The Cologne stellplatz is still outside of Cologne's "Umwelt Zone", however the zone will be extended on 1st June 2012, so next week, and then it will be inside it. So from next week on an Umwelt Sticker is required to get to the stellplatz.

Bonn also has a stellplatz at Josefshöhe. In contrast to the one in Cologne it is free, but quite far outside of the city and a bit scruffy.

For a longer stay I would recommend to use the Cologne site, and go to Bonn by train.

Best Regards,
Gerhard


----------



## teensvan (May 9, 2005)

Hi Boff.

Yes we shall be using that stelplatz to be on the safe side. Thanks

steve & ann --------- teensvan


----------



## iconnor (Nov 27, 2007)

We've been to Koln twice in the passed two years and stayed here:
http://www.camping-koeln.de/gaestebuch.php?lng=en&nav=gaestebuch

I am not sure when you are going but there is a Goth festival weekend soon so the site will be busy but ohhhh the sights you will see, we expected to be sipping beer and looking out over the river but oh no you wouldn't believe what they dress up in.
As soon as the festival is over they tidy up after themselves and you wouldn't know they had been there.

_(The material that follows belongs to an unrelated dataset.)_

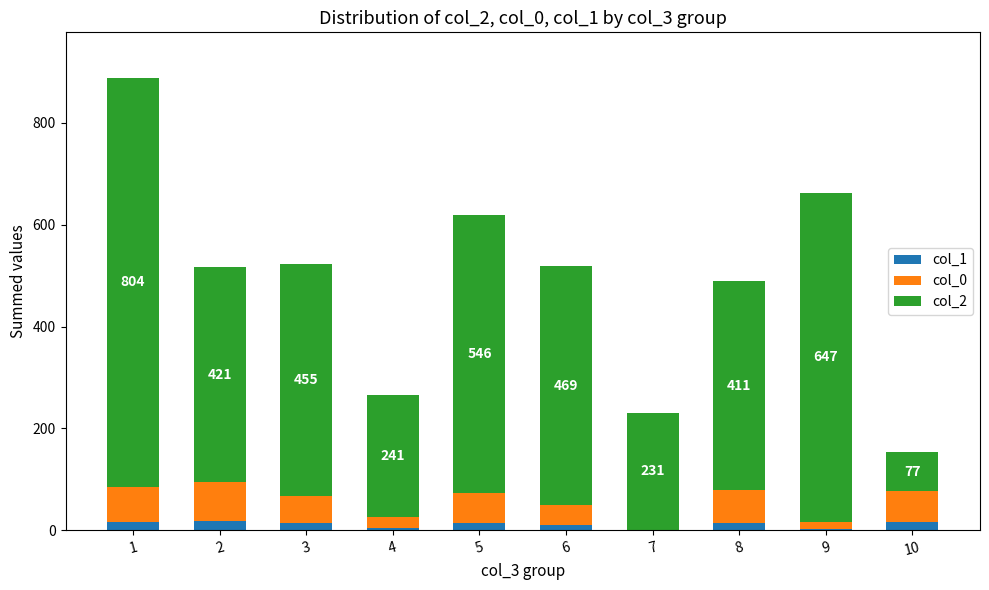

Which series has the largest total across all categories?

col_2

All the music stuff is miles away so you don't get disturbed.

Just out side the camp site is a bar that does adequate food at reasonable prices. You can cycle down the river into the City or if you want public transport you need to cross the bridge just by the camp site as the station is on the other side.
For the Cathedral and old part of town you want the Hauptbahnhof.

By the way the cathedral is still partly covered by scaffolding, I know I was there this morning!

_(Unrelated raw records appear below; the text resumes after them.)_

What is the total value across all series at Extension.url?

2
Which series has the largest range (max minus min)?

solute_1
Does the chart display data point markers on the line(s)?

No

For some good food (local dishes) at reasonable prices try
Gaffel am Dom (good portion sizes too). Stand with your back to the front entrance of the Hauptbahnhof, there is a square in front of you, take the road out to the left of the square with the Cathedral on your left and it is just down there 100yards on your right.

Enjoy!


----------



## Boff (May 10, 2005)

Hi again,

one of my favourite places for food and drink in Cologne is Peters Brauhaus. Situated in "Mühlengasse", close to "Alter Markt", a bit south of the cathedral, it is not so overcrowded and overpriced as some of the other places. But very good food, and especially very good local "Kölsch" beer.

Best Regards,
Gerhard


----------